De acordo com a pediatra e infectologista, o governo nos últimos anos passou a diminuir o incentivo à população para se vacinar. Nos números do orçamento público, é possível comprovar que o desincentivo parte da diminuição de verbas para propaganda de imunização. “Antigamente passavam carros nas ruas, havia propaganda no intervalo de grandes jornais, de novelas convocando para campanhas de vacinação e hoje isso não acontece. A gente tinha dois ou três canais de televisão. Hoje em dia, temos um milhão de outras oportunidades de chegar até as pessoas ou perdê-las”, conclui. Segundo dados coletados do Ministério da Saúde pela agência Repórter Brasil, via Lei de Acesso à Informação, houve uma diminuição de 66% no repasse para publicidade de campanhas de vacinação entre os anos de 2017 e 2021. Em reais, a queda no investimento para estimular a imunização foi de R$ 97 milhões para R$ 33 milhões.
Preocupação global
Baseado nas informações divulgadas pelo Programa Nacional de Imunizações (PNI), vinculado ao Ministério da Saúde, o Fundo das Nações Unidas para a Infância (Unicef) realizou um alerta público em seu site no último mês de abril. A oficial de Saúde da instituição em solo brasileiro, Stephanie Amaral, alertou que 3 em cada 10 crianças no país não receberam vacinas que podem salvá-las de eventuais mortes no futuro. “No Brasil, a vacinação de rotina para crianças menores de 5 anos vinha sofrendo quedas desde 2015. Para reverter esse cenário, é fundamental fortalecer os programas de imunização e os sistemas de saúde, e incentivar famílias a vacinar as crianças. Na primeira infância, crianças recebem imunização contra, pelo menos, 17 doenças. O declínio nas taxas de vacinação coloca milhões de crianças e adolescentes em risco de doenças perigosas e evitáveis”, pontuou.

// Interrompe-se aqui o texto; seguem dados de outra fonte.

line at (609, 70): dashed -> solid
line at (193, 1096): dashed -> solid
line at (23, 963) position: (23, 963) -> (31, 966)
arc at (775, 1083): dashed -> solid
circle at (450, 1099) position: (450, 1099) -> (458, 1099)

O Ministério da Saúde foi questionado pela equipe de reportagem da Jovem Pan sobre as causas do baixo nível de vacinação no país, quais políticas públicas foram elaboradas para o retorno da imunização em níveis satisfatórios e se há um planejamento para lidar com os futuros impactos estruturais e orçamentários no sistema de saúde nacional, mas não houve resposta até a publicação desta matéria.